# Another question  about the Oklahoma Joe's Highland firebox



## Markus2982 (Mar 31, 2020)

So here is the deal. I know this has been asked and all the threads I read tend to give me a different answer so I wanted to though this out there. 

I bought An OJ Highland lastnight online and am waiting for it to be delivered. 2 things I want to do during assembly is the seal the 2 halves on the firebox and the firebox/cooking chamber. Are there specific products you all use for this? I keep reading high temp red rtv for this application, but is the a certain brand that is best for this? Are there brands to stay away from? Is there something other than rtv that is better now-a-days? 

The only smoking I have done was on my Weber kettle so I want to make sure I set this up right with materials safe to use in a smoker. Thanks for all of your help.


----------



## JWFokker (Mar 31, 2020)

Any high temp rtv is fine. Red, copper, black. It's not going to hold up to the heat of the firebox for long anyway. Use it on gaps in the cook chamber and the exhaust. If you really want to seal up the firebox use fiberglass gasket material, but it should seal itself with creosote eventually.

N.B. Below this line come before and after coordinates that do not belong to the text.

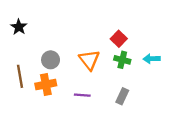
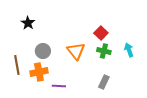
black star: (19, 27) -> (28, 23), moved
cyan arrow: (152, 59) -> (129, 50), turned 72
purple line: (82, 95) -> (59, 86), moved

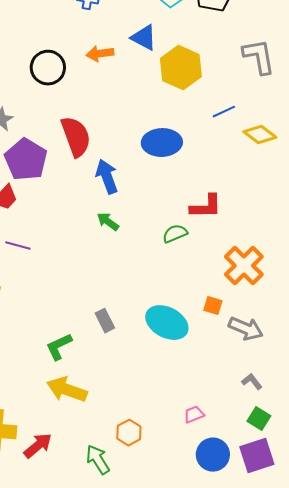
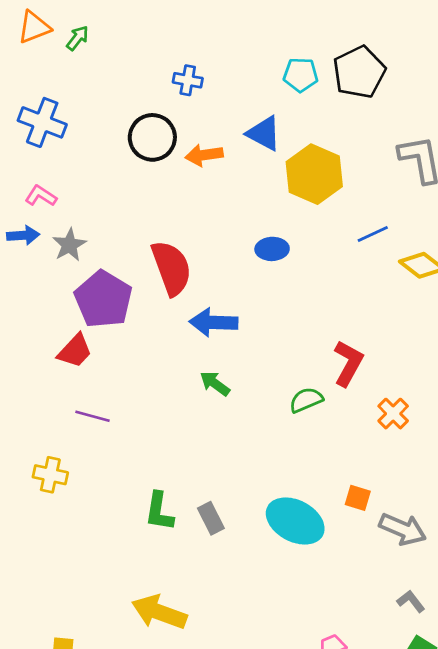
black circle: (48, 68) -> (152, 137), moved
blue ellipse: (162, 143) -> (272, 249), moved, size x0.6
blue arrow: (107, 177) -> (214, 322), turned -68
red L-shape: (206, 207) -> (348, 363), turned -60
orange cross: (244, 266) -> (393, 414), moved, size x0.6
green L-shape: (59, 347) -> (159, 511), moved, turned -56

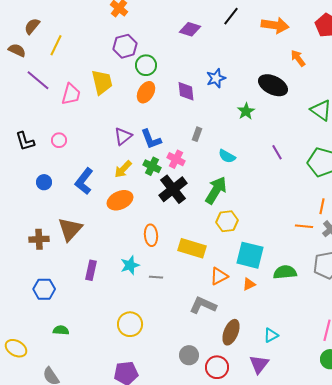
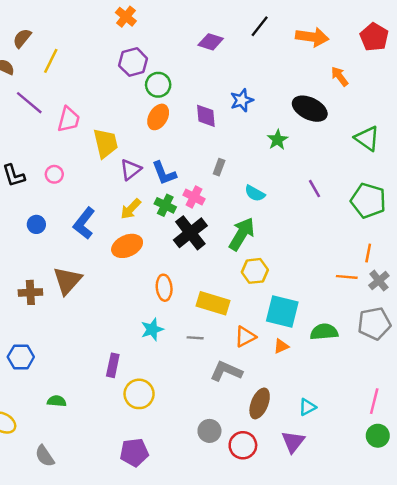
yellow trapezoid: (102, 82) -> (106, 143), moved
cyan star: (130, 265) -> (152, 329), moved
purple rectangle: (91, 270) -> (113, 365), moved
gray line: (156, 277) -> (195, 338), moved
blue hexagon: (44, 289) -> (21, 357), moved

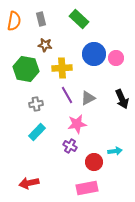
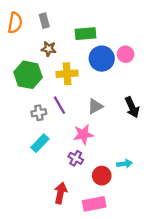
green rectangle: (79, 19) -> (85, 34), moved, turned -48
pink circle: (116, 58) -> (126, 54), moved
purple line: (67, 95) -> (59, 105), moved
red arrow: (29, 183) -> (61, 193), moved, turned 114

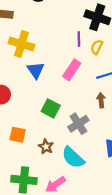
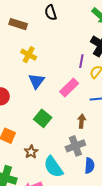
yellow cross: (21, 44) -> (29, 55), size x0.7
brown arrow: (101, 100) -> (82, 121), moved
gray cross: (78, 124) -> (75, 146), moved

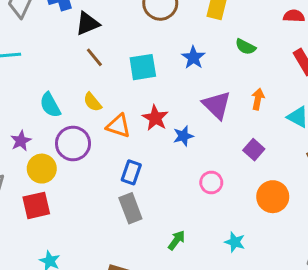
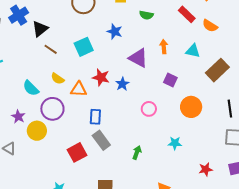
red square: (36, 205) -> (77, 152), moved

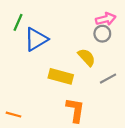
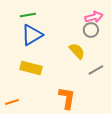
green line: (18, 22) -> (28, 15), moved, turned 56
yellow rectangle: (61, 76) -> (31, 68), moved
orange line: (13, 115) -> (12, 102), turned -32

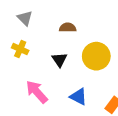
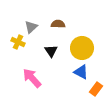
gray triangle: (25, 18) -> (31, 27), moved, turned 32
blue triangle: (78, 97) -> (81, 72), moved

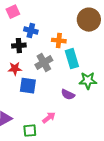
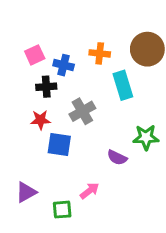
pink square: (13, 12) -> (35, 55), moved
orange cross: (59, 41) -> (100, 53), moved
cyan rectangle: (72, 59) -> (123, 85), moved

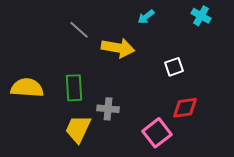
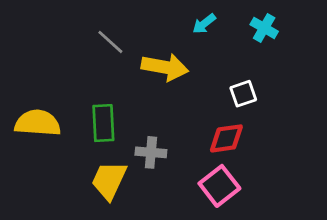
cyan cross: (201, 16) -> (264, 28), moved
red diamond: (185, 108) -> (226, 138), moved

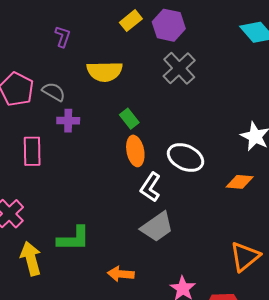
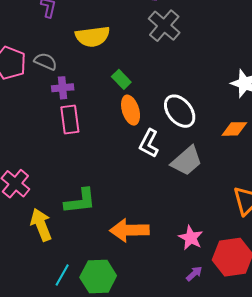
pink rectangle: (32, 151) -> (70, 119), moved
white ellipse: (186, 158) -> (180, 111), turned 32
gray trapezoid: (157, 227) -> (187, 161), moved
orange arrow: (121, 274) -> (129, 230), size x1.5

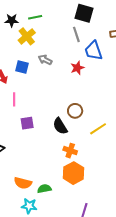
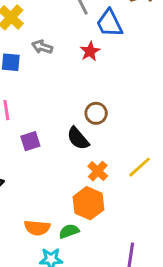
yellow line: (98, 129) -> (140, 167), moved
orange cross: (70, 151) -> (98, 171), turned 32
orange hexagon: (73, 173) -> (88, 203), moved

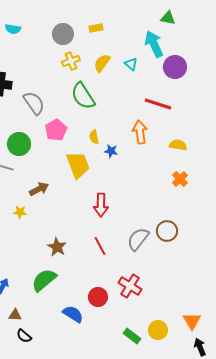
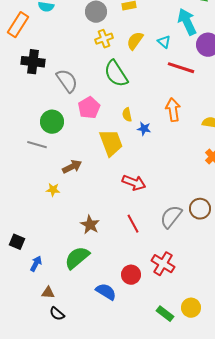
red line: (158, 104) -> (181, 68), moved
red arrow: (101, 205) -> (134, 183), turned -70

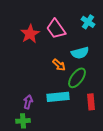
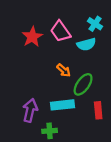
cyan semicircle: (80, 53) -> (86, 44), moved
purple arrow: (28, 102) -> (30, 110), size x1.5
green cross: (23, 121) -> (50, 131), moved

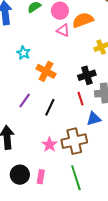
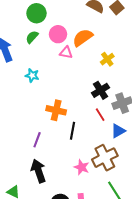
cyan star: (23, 53) -> (32, 75), moved
orange cross: (46, 71) -> (56, 110), moved
purple line: (25, 101) -> (37, 140), moved

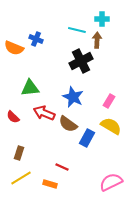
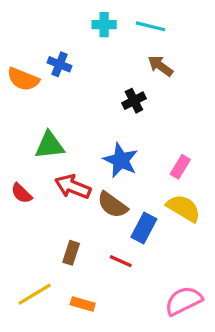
cyan cross: (102, 19) -> (104, 25), moved
cyan line: (77, 30) -> (150, 26), moved
brown arrow: (97, 40) -> (160, 66), turned -56
black cross: (81, 61) -> (134, 101), size x0.6
brown rectangle: (19, 153) -> (71, 253), moved
red line: (62, 167) -> (121, 261), moved

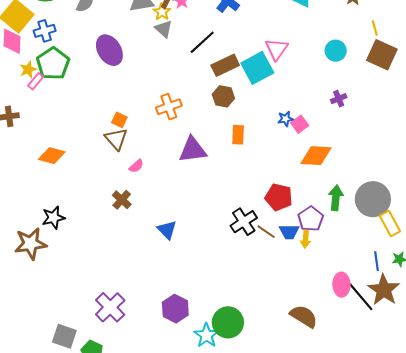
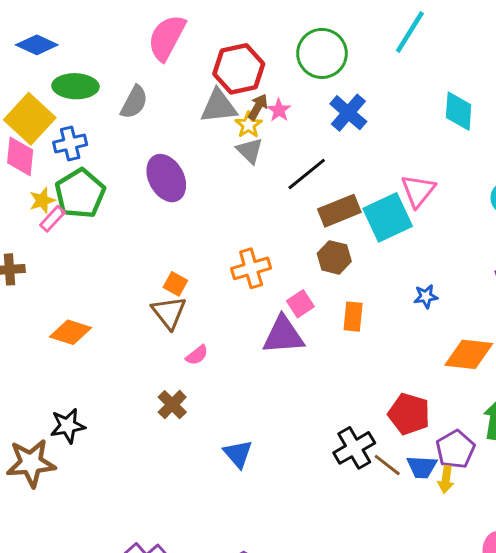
pink square: (300, 124) -> (300, 304), moved

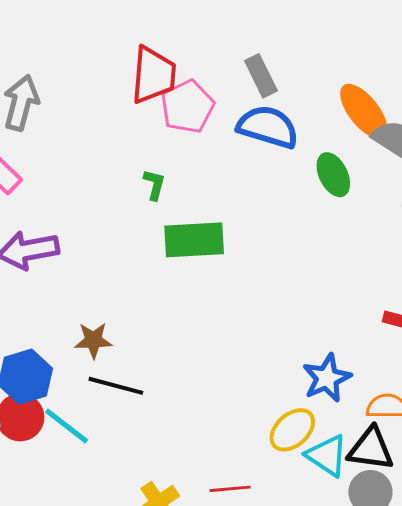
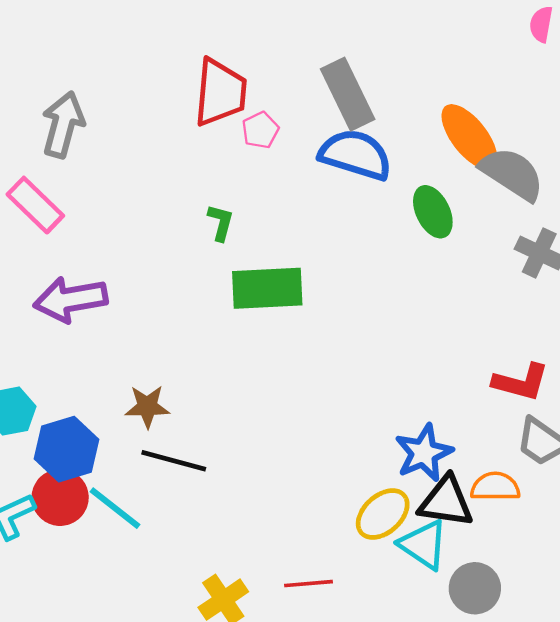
gray rectangle: (261, 76) -> (348, 94), size x1.4
pink pentagon: (187, 107) -> (260, 130), size x0.6
black triangle: (371, 449) -> (446, 502), moved

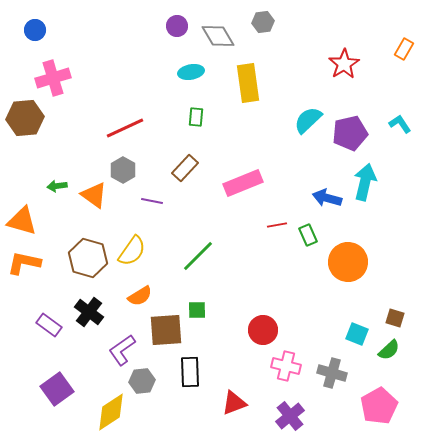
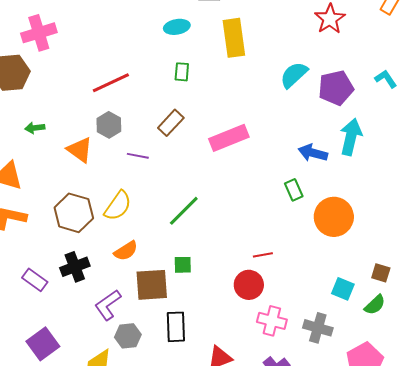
green arrow: (57, 186) -> (35, 128), moved
red line: (277, 225) -> (263, 255), moved
black cross: (89, 312) -> (75, 267), turned 32

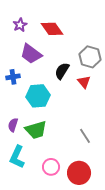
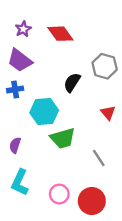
purple trapezoid: (31, 54) -> (20, 60), moved
red triangle: (84, 82) -> (108, 113), moved
green trapezoid: (36, 130) -> (63, 138), moved

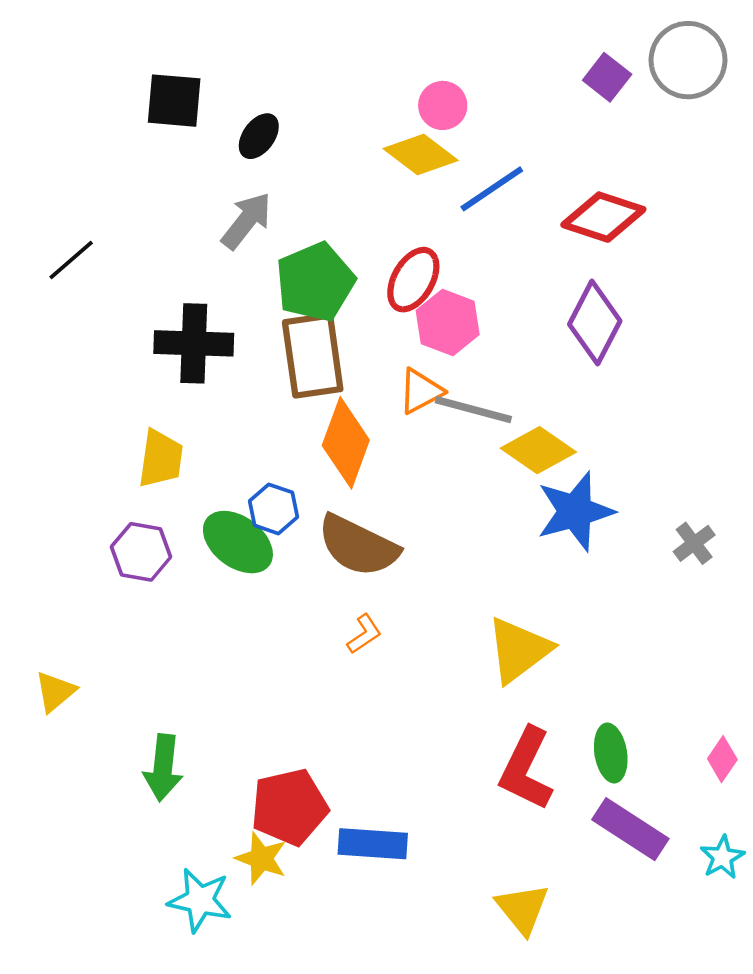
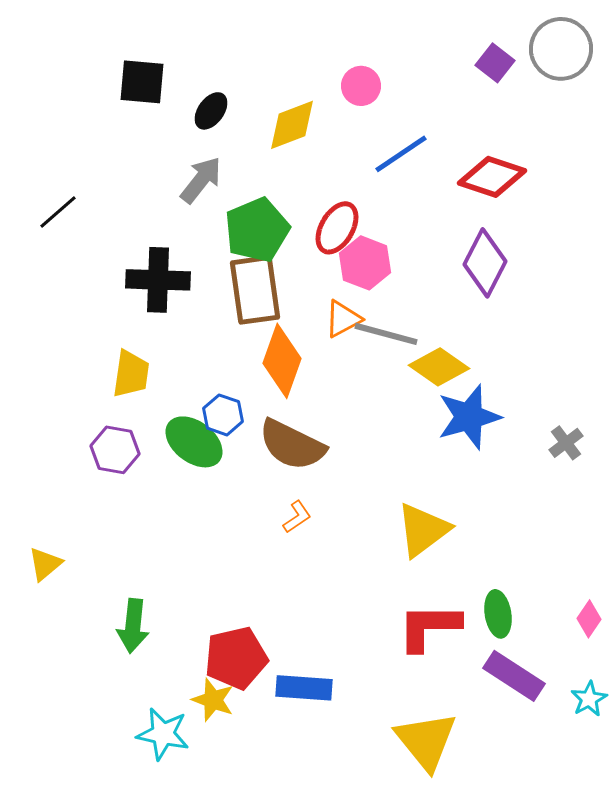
yellow diamond: (421, 155) -> (292, 125), moved, turned -58
red L-shape: (526, 769) -> (429, 627), turned 64
yellow triangle: (522, 909) -> (426, 741), size x1.4

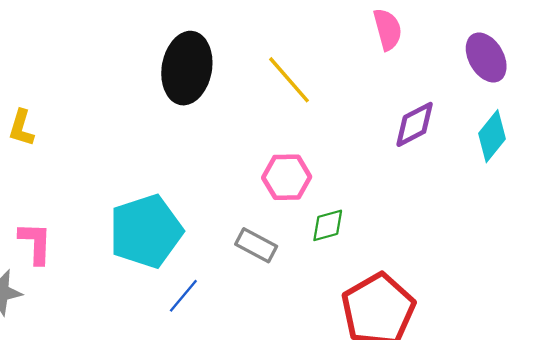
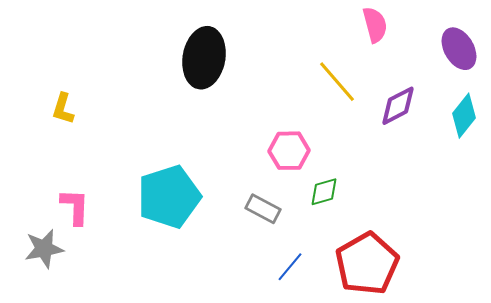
yellow line: (289, 80) -> (337, 82), moved
blue line: (183, 296) -> (290, 267), moved

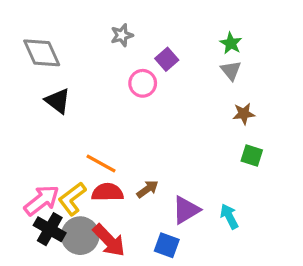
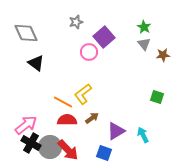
purple square: (167, 59) -> (104, 37), size x1.5
brown star: (244, 114) -> (163, 55), moved
yellow L-shape: (72, 199) -> (83, 94), moved

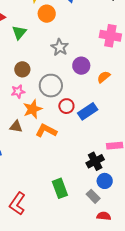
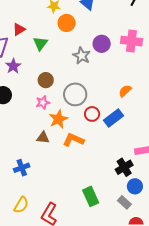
purple circle: (81, 66) -> (102, 44), moved
orange semicircle: (104, 77) -> (125, 91), moved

Rtv will just bake and crumble on the firebox.


----------



## Fueling Around (Mar 31, 2020)

No direct experience with OK Joe.  I eyed them when considering an upgrade, but changed my mind from an offset to making a fridge smoker.
I have a crappy Brinkmann offset that I originally bought as a cheap charcoal grill. I used it as an offset smoker many times. I fabricated a fuel basket for the offset and charcoal tray for the main chamber.
Never saw the need to seal the firebox halves nor the firebox to cook chamber.  The cook chamber has too many leaks to attempt any fixes.

 A good selection of cook chamber seals is from LavaLock.
I'm going to order from them to seal the cook chamber lid on my new pellet pooper.


----------